Dr. Erik Fredericks is an Assistant Professor in Oakland University’s Computer Science and Engineering Department. After attending a Google Faculty Institute, he realized the potential of cloud computing to power a vast range of applications that are revolutionizing information technology, and that his students needed to master these tools. Since 2016, he’s been using Google Cloud APIs in both his classroom teaching and research work.
Oakland University looks to the cloud to detect early signs of Alzheimer's disease
Dr. Erik Fredericks at Oakland University in Rochester, Michigan is using the Google Cloud Natural Language API to prototype analysis for speech changes signaling the progression of Alzheimer’s disease. He sees the potential for cloud computing in higher education and research as “limitless” — and puts Google Cloud tools at the core of his work.
Providing Insights to Support Alzheimer's Patients
Dr. Fredericks is using Google Cloud APIs to develop tools that may enable earlier diagnosis for people with Alzheimer's. “We are in the initial stages of prototyping a smart home for medical purposes to monitor and analyze speech changes, which can be early indicators of Alzheimer's disease,” he says. He is partnering with Dr. Katey Price from Albion College in Michigan, who has a PhD in health communications and has worked with Alzheimer's patients.

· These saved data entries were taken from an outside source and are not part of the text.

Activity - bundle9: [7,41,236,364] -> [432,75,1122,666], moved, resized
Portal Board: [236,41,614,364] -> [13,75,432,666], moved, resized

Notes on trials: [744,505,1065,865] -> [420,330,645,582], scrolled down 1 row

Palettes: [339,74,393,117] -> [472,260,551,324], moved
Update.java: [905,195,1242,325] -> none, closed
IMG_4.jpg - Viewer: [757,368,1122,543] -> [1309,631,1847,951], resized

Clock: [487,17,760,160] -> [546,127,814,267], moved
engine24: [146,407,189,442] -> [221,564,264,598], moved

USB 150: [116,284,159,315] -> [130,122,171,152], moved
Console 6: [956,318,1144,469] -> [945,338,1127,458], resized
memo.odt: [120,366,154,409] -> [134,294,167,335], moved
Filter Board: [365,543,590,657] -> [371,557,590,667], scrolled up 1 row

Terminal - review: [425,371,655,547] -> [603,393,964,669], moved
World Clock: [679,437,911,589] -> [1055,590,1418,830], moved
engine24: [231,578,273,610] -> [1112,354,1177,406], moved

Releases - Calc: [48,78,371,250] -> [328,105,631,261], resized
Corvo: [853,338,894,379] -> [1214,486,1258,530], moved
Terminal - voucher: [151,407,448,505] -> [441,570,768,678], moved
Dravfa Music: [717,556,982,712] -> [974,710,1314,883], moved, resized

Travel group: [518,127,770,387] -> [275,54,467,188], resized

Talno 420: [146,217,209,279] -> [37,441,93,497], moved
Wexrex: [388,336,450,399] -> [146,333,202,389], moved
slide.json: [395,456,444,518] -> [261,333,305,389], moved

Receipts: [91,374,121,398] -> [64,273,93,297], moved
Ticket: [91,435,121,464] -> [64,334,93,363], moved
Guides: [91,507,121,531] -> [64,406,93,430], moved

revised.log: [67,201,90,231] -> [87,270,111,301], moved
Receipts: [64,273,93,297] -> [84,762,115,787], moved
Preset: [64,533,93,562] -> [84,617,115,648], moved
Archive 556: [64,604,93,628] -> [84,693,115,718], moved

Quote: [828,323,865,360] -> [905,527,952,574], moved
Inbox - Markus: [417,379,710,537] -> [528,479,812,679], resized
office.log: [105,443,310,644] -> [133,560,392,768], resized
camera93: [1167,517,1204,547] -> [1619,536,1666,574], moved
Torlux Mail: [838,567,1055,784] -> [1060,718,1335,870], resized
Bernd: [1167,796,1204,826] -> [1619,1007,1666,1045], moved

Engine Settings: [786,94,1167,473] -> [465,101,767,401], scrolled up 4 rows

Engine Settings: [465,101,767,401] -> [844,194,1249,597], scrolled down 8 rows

The pilot is using the Google Cloud Natural Language API, which reveals the structure and meaning of text with a pre-trained machine learning model, and an Android voice recording app developed by Dr. Fredericks' lab, to collect, and analyze speech data from subjects in their homes. "The thought is with daily monitoring, and with recording and analyzing conversations with patients over time, we may be able to pick up early signs of Alzheimer’s disease," he says. "We may be able to improve patients’ quality of life if we can detect symptoms earlier."
Graduate students Kate Bowers, Reihaneh Hariri, and Seth Jones are assisting with developing the pilot study, including researching wearable devices for patient state detection. Undergraduate student Nicholas Kerns developed a prototype virtual reality application for training Alzheimer's caregivers.
Dr. Fredericks sees cloud computing's capacity to fast-track advances in medicine and other fields. He says a research project of this potential scale and scope would normally need to be carried out on premises with costly, high-powered computers — but Google Cloud manages that work remotely. "We're using Google as a heavy processing engine to do computations that otherwise would not be feasible,” he says. “With Google Cloud, the processing capabilities are nearly limitless."
"We're using Google as a heavy processing engine to do computations that otherwise would not be feasible. With Google Cloud, the processing capabilities are nearly limitless."
Rocketing Students into the Cloud
Dr. Fredericks initially chose the Google Cloud for its ease of use. "It's been a wonderful addition to my classes," he says, pointing out the real-world applications for computer science majors preparing for careers in business, science, technology, education, research, and other fields.
His undergraduate system administration students are learning the skills necessary to analyze, deploy, manage, and troubleshoot enterprise computing infrastructures. Students develop these skills in Google Cloud using Google Compute Engine, which lets them access virtual machines running in Google's data centers and worldwide fiber network, and Google BigQuery, a cloud data warehouse for analytics with built-in machine learning capabilities. BigQuery includes BigQuery ML which allows data scientists and analysts to build and operationalize machine learning models on structured or semi-structured data, directly inside BigQuery, using simple SQL and at a fraction of the cost and time compared to traditional ML systems. Google Cloud serves as the platform for his web design course as well.
Dr. Fredericks also teaches Software Engineering for Cyber-Physical Systems in the nationally award-winning Oakland University Center for Cybersecurity. Students work with a variety of Google Cloud tools including Google Cloud BigQuery, Cloud Speech to Text, and VisionAPI. The speed at which students can access and analyze information - makes learning about cyber-physical systems even more engaging and exciting.
"They used their Raspberry Pis [a credit-card sized computer on which students learn to code] to sift through the GitHub repository in seconds," Dr. Fredericks says. "They are amazed that their tiny little microcomputer can handle that using Google Cloud tools." By bringing Google Cloud to the classroom, faculty are less reliant on IT for maintenance and security, and students can experiment and stretch their skills without worrying about breaking computers on premises.
That's one reason why he puts Google Cloud at the core of his university classes, so his students can learn the skills needed to master the tools and explore their own possibilities.
Dr. Fredericks participates in the Google Cloud Education Credits program, which provides faculty and student credits to use toward Google Cloud tools. That’s a huge plus for cash-strapped students. "They really like not having to use a credit card," he says. "The credits are free and if they run out, I can request more. It’s not the end of the semester for them."
When it comes to using cloud computing for teaching and research, Dr. Fredericks believes the sky’s the limit. "It's easy, the students like it, and there's a lot more I could be doing with it," he says. "We look forward to expanding our use of Google Cloud tools in the future."